### EXERCISE DETAILS
For each statement below, say yes or no to whether it agrees with the article on Cortland Finnegan's Dolphins contract, and quote the article's deciding words. 1. Finnegan's base salary for 2014 is guaranteed. 2. A signing bonus counts against the salary cap entirely in the year the player receives it. 3. Finnegan hired an agent to negotiate with teams after the Rams released him.

### TEXT BLOCK

After his release from the St. Louis Rams, Cortland Finnegan took the unusual step of representing himself in negotiations with teams rather than involving an agent. When Finnegan agreed to a 2-year deal with the Miami Dolphins worth "up to $11 million," fans were left wondering how team friendly or player friendly the contract structure was.
The contract details have finally come out, and based on what has been reported, the deal appears to be a favorable one for Finnegan.
Armando Salguero of The Miami Herald reports:
The contract Finnegan signed Friday was indeed for two years and worth $11 million. The deal includes a $2 million signing bonus and a $3.5 million base salary for 2014 that is guaranteed.
The deal's second year is for $5.45 million in base.
Deal also includes $25,000 in workout bonsuses in both '14 and '15.
Taking a step back - contracts in the NFL often have a lot of "make-believe" money that's unguaranteed. When a team pays a player money in any form (bonus, salary, etc.), that money has to be counted against the team's salary cap eventually. If the money was paid in the form of a signing bonus, the salary cap hits are "pro-rated" over the length of the contract unless the player is cut early.
For example, if a player signs a 5-year deal with a $5 million signing bonus, that signing bonus counts $1 million per year against the salary cap for 5 years, even though the player receives all that money up front. However, if the player is cut after 3 years, all of the remaining cap hits from that bonus ($2 million) counts against the salary cap in year 4.
If money is paid out to a player in the form of a "salary," then that money all counts against the salary cap in the year the player received that salary.
That's why money guaranteed at the time of signing a contract is what is most important. "Guaranteed at signing" money is what determines "dead money" cap hits, which are salary cap charges that result from cutting a player before his deal is finished. A player with more money guaranteed to him at the time of signing his contract is safer from cuts because the team is committed to paying him millions of dollars whether they keep him or cut him, and that money will count against the salary cap. Therefore, teams almost always choose to keep the player when the player has a lot of guaranteed money since the player is eating up cap space either way.
Because nothing about NFL contracts is straightforward, there are of course multiple types of "guaranteed at signing" money, but the 2 important types are money "guaranteed for skill" and money "guaranteed for injury."
"Guaranteed for injury" money only is guaranteed if the player is injured.

Stored records:
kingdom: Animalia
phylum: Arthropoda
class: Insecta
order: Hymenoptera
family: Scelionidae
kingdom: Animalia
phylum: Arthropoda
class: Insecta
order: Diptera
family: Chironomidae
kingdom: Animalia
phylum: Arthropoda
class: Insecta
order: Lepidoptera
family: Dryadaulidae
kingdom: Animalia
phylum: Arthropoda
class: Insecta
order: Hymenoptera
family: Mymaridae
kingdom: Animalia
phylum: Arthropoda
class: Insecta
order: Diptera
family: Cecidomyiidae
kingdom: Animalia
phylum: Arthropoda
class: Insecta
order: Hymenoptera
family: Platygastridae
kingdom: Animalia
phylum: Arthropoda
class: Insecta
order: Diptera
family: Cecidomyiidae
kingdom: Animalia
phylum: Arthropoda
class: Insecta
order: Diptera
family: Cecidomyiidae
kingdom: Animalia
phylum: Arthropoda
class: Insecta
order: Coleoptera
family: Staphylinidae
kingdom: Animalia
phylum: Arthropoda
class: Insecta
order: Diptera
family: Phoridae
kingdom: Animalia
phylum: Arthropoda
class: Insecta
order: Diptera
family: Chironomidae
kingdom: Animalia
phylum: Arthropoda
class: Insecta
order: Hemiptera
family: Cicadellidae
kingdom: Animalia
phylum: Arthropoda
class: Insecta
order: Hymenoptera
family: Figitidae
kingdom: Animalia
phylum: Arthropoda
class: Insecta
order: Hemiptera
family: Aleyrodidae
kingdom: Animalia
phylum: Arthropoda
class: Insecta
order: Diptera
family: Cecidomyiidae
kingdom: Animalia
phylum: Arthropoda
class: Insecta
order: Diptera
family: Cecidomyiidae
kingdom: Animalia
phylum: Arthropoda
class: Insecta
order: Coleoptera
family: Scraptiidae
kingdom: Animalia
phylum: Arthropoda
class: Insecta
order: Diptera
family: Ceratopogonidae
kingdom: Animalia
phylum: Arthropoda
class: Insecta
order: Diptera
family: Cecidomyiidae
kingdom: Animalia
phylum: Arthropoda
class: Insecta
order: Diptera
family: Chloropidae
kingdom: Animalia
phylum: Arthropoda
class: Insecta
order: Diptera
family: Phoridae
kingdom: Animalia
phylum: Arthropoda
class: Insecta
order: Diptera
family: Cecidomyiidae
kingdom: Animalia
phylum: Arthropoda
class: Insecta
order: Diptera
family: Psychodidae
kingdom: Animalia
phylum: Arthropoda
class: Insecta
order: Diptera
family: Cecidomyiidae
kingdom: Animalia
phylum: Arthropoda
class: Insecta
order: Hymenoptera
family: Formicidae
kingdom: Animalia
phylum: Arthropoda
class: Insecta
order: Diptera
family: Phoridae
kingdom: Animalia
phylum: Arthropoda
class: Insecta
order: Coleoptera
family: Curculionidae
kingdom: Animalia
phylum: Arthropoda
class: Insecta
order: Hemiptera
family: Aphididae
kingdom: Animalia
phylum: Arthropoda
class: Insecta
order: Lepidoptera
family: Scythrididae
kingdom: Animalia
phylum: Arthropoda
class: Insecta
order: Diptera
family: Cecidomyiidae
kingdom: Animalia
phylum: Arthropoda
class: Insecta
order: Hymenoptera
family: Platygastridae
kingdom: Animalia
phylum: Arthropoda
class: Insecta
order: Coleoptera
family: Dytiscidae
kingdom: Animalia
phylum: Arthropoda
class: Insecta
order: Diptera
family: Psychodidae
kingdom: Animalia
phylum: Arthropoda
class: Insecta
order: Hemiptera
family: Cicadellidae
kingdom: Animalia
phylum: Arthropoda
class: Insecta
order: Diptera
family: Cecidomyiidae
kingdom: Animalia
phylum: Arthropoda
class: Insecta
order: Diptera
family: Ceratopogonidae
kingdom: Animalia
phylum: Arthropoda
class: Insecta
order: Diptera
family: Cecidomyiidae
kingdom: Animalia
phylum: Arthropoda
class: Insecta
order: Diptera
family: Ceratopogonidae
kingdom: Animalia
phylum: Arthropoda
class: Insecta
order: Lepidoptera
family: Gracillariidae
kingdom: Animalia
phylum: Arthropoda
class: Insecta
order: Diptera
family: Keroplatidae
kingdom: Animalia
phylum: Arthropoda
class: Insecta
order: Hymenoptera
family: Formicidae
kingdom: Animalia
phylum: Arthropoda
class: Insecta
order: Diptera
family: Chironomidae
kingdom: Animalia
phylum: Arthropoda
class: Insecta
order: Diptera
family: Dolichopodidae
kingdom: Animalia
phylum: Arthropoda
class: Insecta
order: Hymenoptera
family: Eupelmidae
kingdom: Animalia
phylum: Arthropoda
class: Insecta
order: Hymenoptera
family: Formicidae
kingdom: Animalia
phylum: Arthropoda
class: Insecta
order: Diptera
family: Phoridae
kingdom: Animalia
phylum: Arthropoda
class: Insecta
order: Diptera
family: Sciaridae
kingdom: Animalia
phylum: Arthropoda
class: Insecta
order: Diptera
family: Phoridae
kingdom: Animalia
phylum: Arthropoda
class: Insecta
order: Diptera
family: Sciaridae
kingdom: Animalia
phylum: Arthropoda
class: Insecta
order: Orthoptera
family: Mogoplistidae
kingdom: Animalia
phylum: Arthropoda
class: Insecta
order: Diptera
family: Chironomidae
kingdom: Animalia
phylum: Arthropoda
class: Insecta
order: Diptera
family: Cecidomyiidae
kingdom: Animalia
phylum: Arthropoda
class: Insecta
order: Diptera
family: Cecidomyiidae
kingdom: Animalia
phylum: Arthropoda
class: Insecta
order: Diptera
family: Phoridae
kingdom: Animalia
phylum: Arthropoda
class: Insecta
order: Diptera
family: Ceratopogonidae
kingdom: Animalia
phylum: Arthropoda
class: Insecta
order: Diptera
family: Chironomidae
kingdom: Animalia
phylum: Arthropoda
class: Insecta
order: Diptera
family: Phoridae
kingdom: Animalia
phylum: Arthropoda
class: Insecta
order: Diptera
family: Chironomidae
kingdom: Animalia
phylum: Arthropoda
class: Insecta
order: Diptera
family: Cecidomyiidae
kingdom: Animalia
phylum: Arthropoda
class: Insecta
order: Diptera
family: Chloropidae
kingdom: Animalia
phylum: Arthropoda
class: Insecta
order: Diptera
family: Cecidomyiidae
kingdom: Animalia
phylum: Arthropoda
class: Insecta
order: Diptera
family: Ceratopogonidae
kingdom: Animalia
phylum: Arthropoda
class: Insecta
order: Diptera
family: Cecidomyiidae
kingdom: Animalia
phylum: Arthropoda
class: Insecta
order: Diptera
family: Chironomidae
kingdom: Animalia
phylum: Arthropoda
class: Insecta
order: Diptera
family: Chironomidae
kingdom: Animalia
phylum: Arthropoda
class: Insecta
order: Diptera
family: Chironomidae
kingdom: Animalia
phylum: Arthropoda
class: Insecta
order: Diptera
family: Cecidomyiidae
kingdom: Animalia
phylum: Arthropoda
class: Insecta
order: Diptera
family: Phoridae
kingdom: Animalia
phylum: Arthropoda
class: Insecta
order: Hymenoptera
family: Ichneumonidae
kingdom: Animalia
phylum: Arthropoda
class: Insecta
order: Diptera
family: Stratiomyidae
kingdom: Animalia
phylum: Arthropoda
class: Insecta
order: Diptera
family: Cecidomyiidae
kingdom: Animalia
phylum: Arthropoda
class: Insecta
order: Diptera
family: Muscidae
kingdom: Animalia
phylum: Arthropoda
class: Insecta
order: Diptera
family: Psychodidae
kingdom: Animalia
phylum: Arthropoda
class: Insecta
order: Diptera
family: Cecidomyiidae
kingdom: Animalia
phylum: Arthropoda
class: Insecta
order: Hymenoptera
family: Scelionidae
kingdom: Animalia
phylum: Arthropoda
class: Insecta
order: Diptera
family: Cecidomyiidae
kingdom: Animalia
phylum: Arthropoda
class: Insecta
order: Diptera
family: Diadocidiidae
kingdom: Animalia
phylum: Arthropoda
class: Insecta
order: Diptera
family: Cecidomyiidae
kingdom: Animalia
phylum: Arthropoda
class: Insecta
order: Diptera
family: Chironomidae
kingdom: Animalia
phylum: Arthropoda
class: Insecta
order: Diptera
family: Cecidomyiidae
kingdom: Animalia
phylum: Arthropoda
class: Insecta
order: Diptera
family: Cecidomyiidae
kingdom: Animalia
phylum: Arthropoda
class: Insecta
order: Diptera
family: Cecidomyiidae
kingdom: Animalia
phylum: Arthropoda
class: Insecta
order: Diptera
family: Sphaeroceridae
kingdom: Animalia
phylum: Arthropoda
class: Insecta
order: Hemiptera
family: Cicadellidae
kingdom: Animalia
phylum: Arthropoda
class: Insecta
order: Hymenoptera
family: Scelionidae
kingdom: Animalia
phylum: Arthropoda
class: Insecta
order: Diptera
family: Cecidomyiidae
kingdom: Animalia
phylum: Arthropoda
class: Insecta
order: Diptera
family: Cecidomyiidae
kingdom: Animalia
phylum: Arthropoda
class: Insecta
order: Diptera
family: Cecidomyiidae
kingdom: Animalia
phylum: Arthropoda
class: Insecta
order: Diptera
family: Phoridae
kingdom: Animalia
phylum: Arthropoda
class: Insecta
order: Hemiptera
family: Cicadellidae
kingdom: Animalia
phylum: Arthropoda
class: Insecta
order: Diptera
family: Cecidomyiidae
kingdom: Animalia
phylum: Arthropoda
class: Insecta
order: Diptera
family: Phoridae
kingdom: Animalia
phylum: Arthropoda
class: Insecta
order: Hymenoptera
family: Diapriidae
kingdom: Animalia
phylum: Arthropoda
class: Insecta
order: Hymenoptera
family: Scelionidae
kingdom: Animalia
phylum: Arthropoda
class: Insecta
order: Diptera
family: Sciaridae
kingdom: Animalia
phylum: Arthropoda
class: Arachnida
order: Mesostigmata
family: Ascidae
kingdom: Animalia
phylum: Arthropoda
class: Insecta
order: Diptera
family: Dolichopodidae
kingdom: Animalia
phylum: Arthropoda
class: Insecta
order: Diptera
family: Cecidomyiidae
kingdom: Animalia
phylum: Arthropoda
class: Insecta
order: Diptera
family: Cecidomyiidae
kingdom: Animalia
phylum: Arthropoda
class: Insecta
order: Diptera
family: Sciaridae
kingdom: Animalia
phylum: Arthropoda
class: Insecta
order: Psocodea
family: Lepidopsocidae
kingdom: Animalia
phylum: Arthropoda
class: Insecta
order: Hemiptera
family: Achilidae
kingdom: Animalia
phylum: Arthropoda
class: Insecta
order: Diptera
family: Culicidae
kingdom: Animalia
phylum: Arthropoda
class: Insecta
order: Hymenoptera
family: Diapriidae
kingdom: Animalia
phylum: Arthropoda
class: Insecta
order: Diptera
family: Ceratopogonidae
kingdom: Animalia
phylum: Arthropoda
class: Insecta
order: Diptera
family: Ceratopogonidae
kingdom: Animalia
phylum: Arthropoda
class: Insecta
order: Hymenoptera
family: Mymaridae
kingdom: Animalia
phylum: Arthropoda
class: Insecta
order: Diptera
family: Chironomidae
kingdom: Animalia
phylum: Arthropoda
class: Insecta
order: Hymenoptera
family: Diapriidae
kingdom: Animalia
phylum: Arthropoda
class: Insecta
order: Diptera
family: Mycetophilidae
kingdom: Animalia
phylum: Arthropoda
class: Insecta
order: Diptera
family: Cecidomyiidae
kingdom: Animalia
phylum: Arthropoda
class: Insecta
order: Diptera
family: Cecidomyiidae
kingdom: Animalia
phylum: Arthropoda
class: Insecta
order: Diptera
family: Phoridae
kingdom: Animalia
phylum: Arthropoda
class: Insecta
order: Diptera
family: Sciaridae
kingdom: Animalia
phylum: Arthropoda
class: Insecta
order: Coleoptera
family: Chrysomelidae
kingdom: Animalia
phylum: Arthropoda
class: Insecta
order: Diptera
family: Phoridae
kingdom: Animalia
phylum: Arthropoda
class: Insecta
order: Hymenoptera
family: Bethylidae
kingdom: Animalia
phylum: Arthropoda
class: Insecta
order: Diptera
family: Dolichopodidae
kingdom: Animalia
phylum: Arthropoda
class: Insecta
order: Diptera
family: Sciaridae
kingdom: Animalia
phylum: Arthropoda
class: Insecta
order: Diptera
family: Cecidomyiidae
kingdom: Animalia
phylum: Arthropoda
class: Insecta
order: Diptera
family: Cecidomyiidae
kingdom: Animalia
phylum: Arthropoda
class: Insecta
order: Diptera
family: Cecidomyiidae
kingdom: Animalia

### RESULT OF THIS TASK
1. Yes: "a $3.5 million base salary for 2014 that is guaranteed."
2. No: "the salary cap hits are "pro-rated" over the length of the contract unless the player is cut early."
3. No: "representing himself in negotiations with teams rather than involving an agent."